It’s a new year: Parking changes and PBIS

Its a new year: Parking changes and PBIS

The appearance of the new school year has come with the arrival of two significant changes: the transformation of the parking system and the enactment of a new rewards system entitled Positive Behavior Incentives and Supports (PBIS).

In previous years, students with their driver’s license could purchase a parking pass, limiting them to an assigned space in the student lot. This year, a new system, known as “free for all parking” has been imposed, allowing students with a pass to park in any spot not reserved for faculty.  The alteration has garnered some mixed reviews.

“Personally, I think the new parking system is terrible,” said senior Alison Silvia. “I’m a creature of habit, and I loved having my same assigned spot every day.”

Other students felt differently. “I don’t mind the free for all system,” said senior Victoria Cameron. “I think it’s a good incentive to get here early.” Part of the rationale behind forgoing assigned spots is to encourage students to be punctual. Since students are no longer entitled to a specific parking space, in order to secure one, they will have to arrive earlier.

However, some believe that the new system may have the opposite effect. Senior Serena Turner said, “Students who arrive to the parking lot on-time but must waste time trying to find a spot will be considered late.”

Meanwhile, other students found that the system runs smoothly and without mayhem. “I have had no problems and have been able to find a front parking spot pulling into the lot at 7:25,” said senior Stacie Hartman.

Another change implemented at DHS includes Positive Behavior Incentives and Supports (PBIS).
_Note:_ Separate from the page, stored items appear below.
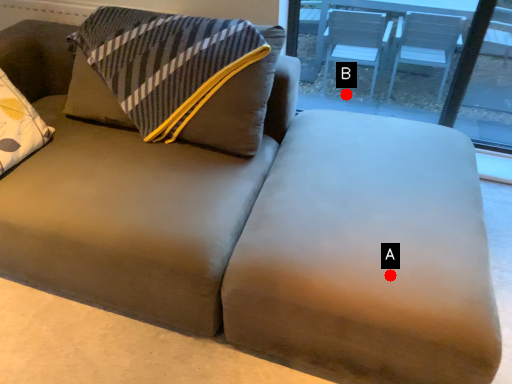
Question: Two points are circled on the image, labeled by A and B beside each circle. Which point is closer to the camera?

Choices:
 (A) A is closer
 (B) B is closer

Answer: (A)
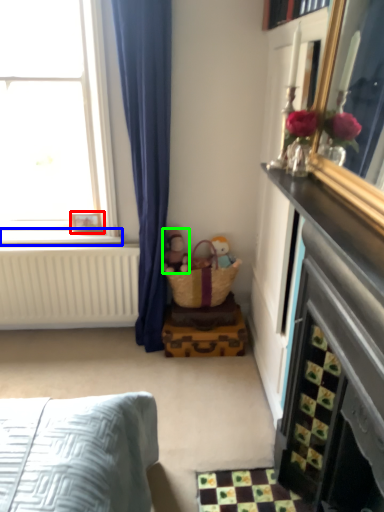
Question: Considering the real-world distances, which object is farthest from picture frame (highlighted by a red box)? window sill (highlighted by a blue box) or doll (highlighted by a green box)?

Choices:
 (A) window sill
 (B) doll

Answer: (B)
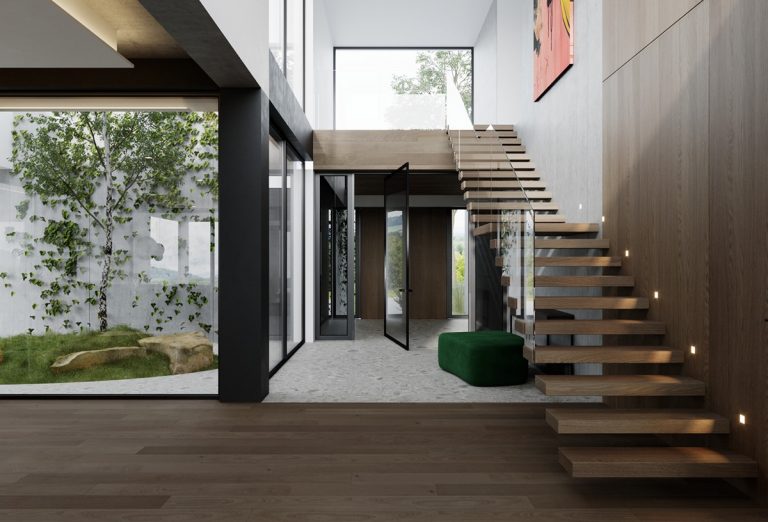
Identify the location of artwork. Image resolution: width=768 pixels, height=522 pixels. (551, 63).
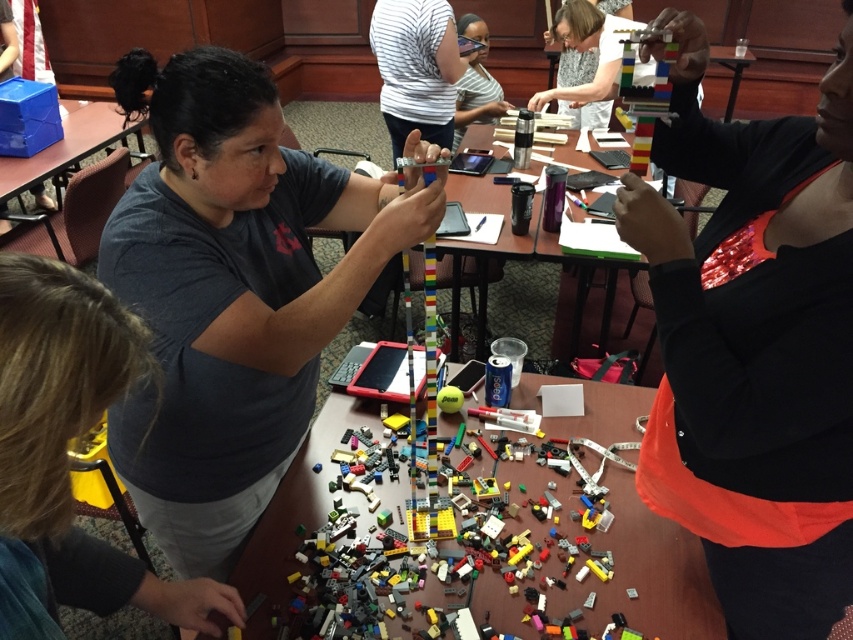
You are a participant in the LEGO workshop and want to place the shiny metallic bracelet at upper right on top of the blue plastic table at upper left. Is the bracelet tall enough to block the view of the table?

The shiny metallic bracelet at upper right has a greater height compared to blue plastic table at upper left, so placing it on top would block the view of the table since it is taller.

You are standing at the point labeled as point (7, 160) and want to reach the point labeled as point (177, 602). Which direction should you move to get there?

You should move forward because point (177, 602) is in front of point (7, 160).

You are a photographer positioned at the back of the room. You need to take a photo of the matte gray shirt at upper center and the blue plastic table at upper left. Based on their positions, which object is closer to the right side of the photo frame?

The matte gray shirt at upper center is to the right of the blue plastic table at upper left, so in the photo frame, the matte gray shirt at upper center will be closer to the right side.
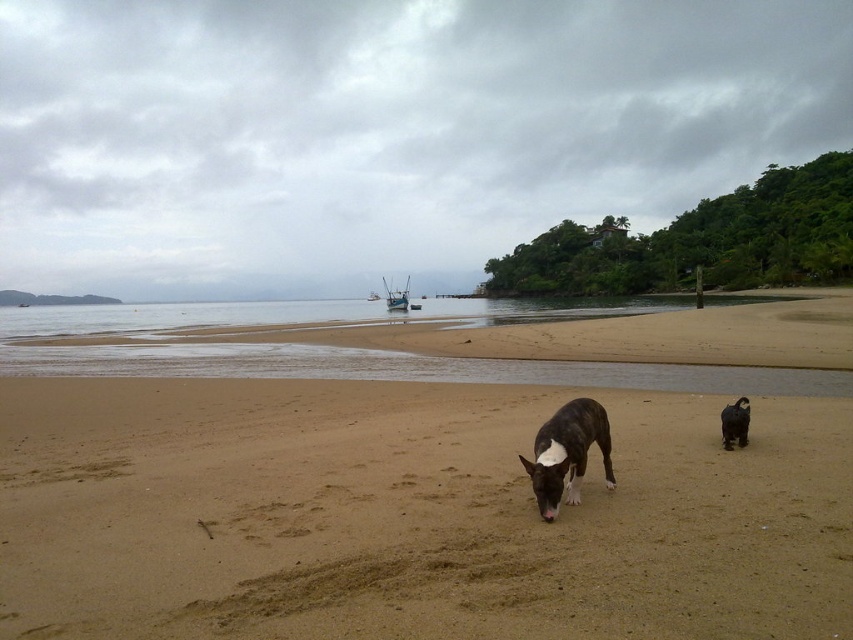
Question: Does white glossy dog at center have a larger size compared to brown fur dog at center?

Choices:
 (A) no
 (B) yes

Answer: (B)

Question: Which point is farther to the camera?

Choices:
 (A) (403, 296)
 (B) (39, 541)

Answer: (A)

Question: In this image, where is brown sandy beach at center located relative to white glossy dog at center?

Choices:
 (A) right
 (B) left

Answer: (B)

Question: Estimate the real-world distances between objects in this image. Which object is farther from the brown fur dog at center?

Choices:
 (A) white glossy dog at center
 (B) blue wooden boat at center
 (C) brown sandy beach at center

Answer: (B)

Question: Which is nearer to the blue wooden boat at center?

Choices:
 (A) brown fur dog at center
 (B) brown sandy beach at center
 (C) white glossy dog at center

Answer: (B)

Question: Can you confirm if brown fur dog at center is smaller than blue wooden boat at center?

Choices:
 (A) yes
 (B) no

Answer: (A)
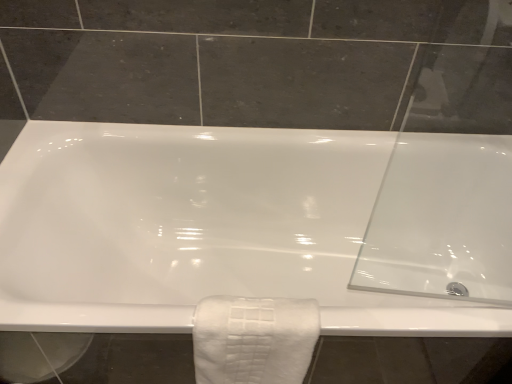
The height and width of the screenshot is (384, 512). I want to click on white textured towel at lower center, so click(x=254, y=339).

What is the approximate width of white textured towel at lower center?

The width of white textured towel at lower center is 7.23 inches.

Describe the element at coordinates (254, 339) in the screenshot. This screenshot has width=512, height=384. I see `white textured towel at lower center` at that location.

Describe the element at coordinates (199, 229) in the screenshot. I see `white glossy bathtub at center` at that location.

At what (x,y) coordinates should I click in order to perform the action: click on white glossy bathtub at center. Please return your answer as a coordinate pair (x, y). The height and width of the screenshot is (384, 512). Looking at the image, I should click on (199, 229).

Identify the location of white textured towel at lower center. This screenshot has height=384, width=512. pyautogui.click(x=254, y=339).

Between white textured towel at lower center and white glossy bathtub at center, which one appears on the left side from the viewer's perspective?

Positioned to the left is white textured towel at lower center.

Which object is further away from the camera, white textured towel at lower center or white glossy bathtub at center?

white glossy bathtub at center is further from the camera.

Which is in front, point (249, 351) or point (185, 147)?

The point (249, 351) is more forward.

From the image's perspective, between white textured towel at lower center and white glossy bathtub at center, who is located below?

From the image's view, white textured towel at lower center is below.

From a real-world perspective, relative to white glossy bathtub at center, is white textured towel at lower center vertically above or below?

From a real-world perspective, white textured towel at lower center is physically above white glossy bathtub at center.

Considering the sizes of white textured towel at lower center and white glossy bathtub at center in the image, is white textured towel at lower center wider or thinner than white glossy bathtub at center?

In the image, white textured towel at lower center appears to be more narrow than white glossy bathtub at center.

Which of these two, white textured towel at lower center or white glossy bathtub at center, stands shorter?

Standing shorter between the two is white textured towel at lower center.

Considering the sizes of objects white textured towel at lower center and white glossy bathtub at center in the image provided, who is bigger, white textured towel at lower center or white glossy bathtub at center?

Bigger between the two is white glossy bathtub at center.

Is white textured towel at lower center not inside white glossy bathtub at center?

No, most part of white textured towel at lower center lies within white glossy bathtub at center.

Is white textured towel at lower center positioned far away from white glossy bathtub at center?

They are positioned close to each other.

Is white textured towel at lower center oriented towards white glossy bathtub at center?

Yes, white textured towel at lower center is turned towards white glossy bathtub at center.

Can you tell me how much white textured towel at lower center and white glossy bathtub at center differ in facing direction?

0.503 degrees.

Locate an element on the screen. Image resolution: width=512 pixels, height=384 pixels. bathtub lying on the right of white textured towel at lower center is located at coordinates pyautogui.click(x=199, y=229).

Based on the photo, which object is positioned more to the left, white glossy bathtub at center or white textured towel at lower center?

Positioned to the left is white textured towel at lower center.

Which is behind, white glossy bathtub at center or white textured towel at lower center?

Positioned behind is white glossy bathtub at center.

Between point (35, 169) and point (309, 325), which one is positioned in front?

The point (309, 325) is closer to the camera.

From the image's perspective, between white glossy bathtub at center and white textured towel at lower center, which one is located above?

white glossy bathtub at center, from the image's perspective.

From a real-world perspective, is white glossy bathtub at center located beneath white textured towel at lower center?

Yes.

Which of these two, white glossy bathtub at center or white textured towel at lower center, is wider?

white glossy bathtub at center.

Considering the sizes of objects white glossy bathtub at center and white textured towel at lower center in the image provided, who is shorter, white glossy bathtub at center or white textured towel at lower center?

With less height is white textured towel at lower center.

In terms of size, does white glossy bathtub at center appear bigger or smaller than white textured towel at lower center?

Considering their sizes, white glossy bathtub at center takes up more space than white textured towel at lower center.

Would you say white textured towel at lower center is part of white glossy bathtub at center's contents?

Indeed, white textured towel at lower center is located within white glossy bathtub at center.

Are white glossy bathtub at center and white textured towel at lower center beside each other?

They are not placed beside each other.

Does white glossy bathtub at center turn towards white textured towel at lower center?

Yes, white glossy bathtub at center faces towards white textured towel at lower center.

What's the angular difference between white glossy bathtub at center and white textured towel at lower center's facing directions?

white glossy bathtub at center and white textured towel at lower center are facing 0.503 degrees away from each other.

How far apart are white glossy bathtub at center and white textured towel at lower center?

A distance of 14.36 inches exists between white glossy bathtub at center and white textured towel at lower center.

The height and width of the screenshot is (384, 512). In order to click on bathtub behind the white textured towel at lower center in this screenshot , I will do `click(199, 229)`.

At what (x,y) coordinates should I click in order to perform the action: click on bathtub behind the white textured towel at lower center. Please return your answer as a coordinate pair (x, y). The width and height of the screenshot is (512, 384). Looking at the image, I should click on (199, 229).

I want to click on bathtub below the white textured towel at lower center (from a real-world perspective), so click(x=199, y=229).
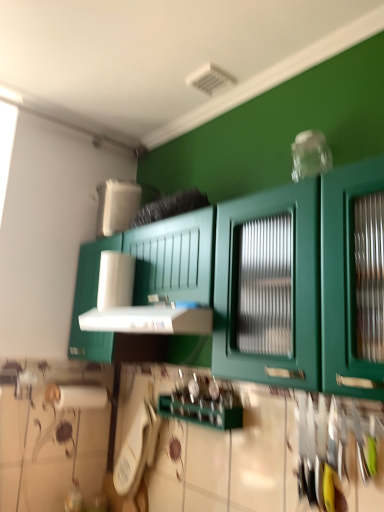
Question: From the image's perspective, is green matte cabinet at center located beneath white plastic phone at lower center?

Choices:
 (A) no
 (B) yes

Answer: (A)

Question: From a real-world perspective, is green matte cabinet at center beneath white plastic phone at lower center?

Choices:
 (A) yes
 (B) no

Answer: (B)

Question: Considering the relative positions of green matte cabinet at center and white plastic phone at lower center in the image provided, is green matte cabinet at center to the right of white plastic phone at lower center from the viewer's perspective?

Choices:
 (A) yes
 (B) no

Answer: (A)

Question: Are green matte cabinet at center and white plastic phone at lower center located far from each other?

Choices:
 (A) no
 (B) yes

Answer: (A)

Question: Is green matte cabinet at center at the left side of white plastic phone at lower center?

Choices:
 (A) yes
 (B) no

Answer: (B)

Question: Is white plastic phone at lower center completely or partially inside green matte cabinet at center?

Choices:
 (A) yes
 (B) no

Answer: (B)

Question: From a real-world perspective, does white plastic phone at lower center stand above white plastic vent at center?

Choices:
 (A) yes
 (B) no

Answer: (B)

Question: Considering the relative sizes of white plastic phone at lower center and white plastic vent at center in the image provided, is white plastic phone at lower center taller than white plastic vent at center?

Choices:
 (A) yes
 (B) no

Answer: (A)

Question: Would you consider white plastic phone at lower center to be distant from white plastic vent at center?

Choices:
 (A) yes
 (B) no

Answer: (B)

Question: Is white plastic vent at center inside white plastic phone at lower center?

Choices:
 (A) no
 (B) yes

Answer: (A)

Question: Considering the relative sizes of white plastic phone at lower center and white plastic vent at center in the image provided, is white plastic phone at lower center smaller than white plastic vent at center?

Choices:
 (A) yes
 (B) no

Answer: (A)

Question: Is white plastic phone at lower center next to white plastic vent at center?

Choices:
 (A) yes
 (B) no

Answer: (B)

Question: Is white plastic vent at center far from white plastic phone at lower center?

Choices:
 (A) yes
 (B) no

Answer: (B)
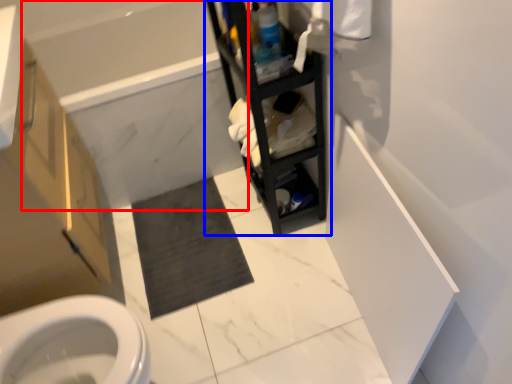
Question: Which point is further to the camera, bath (highlighted by a red box) or shelf (highlighted by a blue box)?

Choices:
 (A) bath
 (B) shelf

Answer: (A)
While the other Dartmouth Public Schools have had forms of PBIS for the past six years, this is its first year at Dartmouth High.

The program gives any staff member the ability to distribute a Dartmouth Pride card to a student they observe demonstrating respect, responsibility, or kindness. The cards can be turned in to the Dartmouth Pride Boxes in the Media Center and main office in order to be entered into a weekly raffle. Winners will be selected on Fridays and will receive prizes such as tickets to football games or gift cards. “Rather than just material prizes, we want to give students opportunities like rallies and activities and reward larger groups,” said school psychologist Dr. Kristin Fortin. Focus groups are being created to give students opportunities to relay their suggestions for incentives to faculty members

Members of the PBIS Team hope to eventually acknowledge all students making good decisions. “We don’t want to rely on the negative. We want to focus on the positive,” said Associate Principal Rachel Chavier. “Most of the time students are doing good, but we only focus on the 10 percent of the time they’re doing the wrong thing.”

DHS students have expressed a variety of opinions on the new program.

“Behavior at our high school isn’t the biggest issue that we face,” said sophomore Cory Olivera. “However, increasing positive behavior with the help of incentives will most likely make the school a better place.”

Many have linked PBIS to programs such as “Caught In The Act” or “Dare to be RARE” at Dartmouth Middle School or “Quinn School Rockets” at Quinn Elementary, all of which entail students receiving rewards for positive behavior. “It’s weird for the high schoolers to do a similar program that my brother is doing in elementary school,” said sophomore Rebecca Benoit. “I like the idea of it, but I think the way they’re approaching it is immature for our age.”

Other students expect that the system may do more harm than good. “In the real world, people aren’t rewarded for making good, kind decisions,” said sophomore Sarah Sughrue. “I think all the PBIS system does is make students believe that the only reason you should be kind to others is when you are rewarded or if it ends up benefiting you as well.”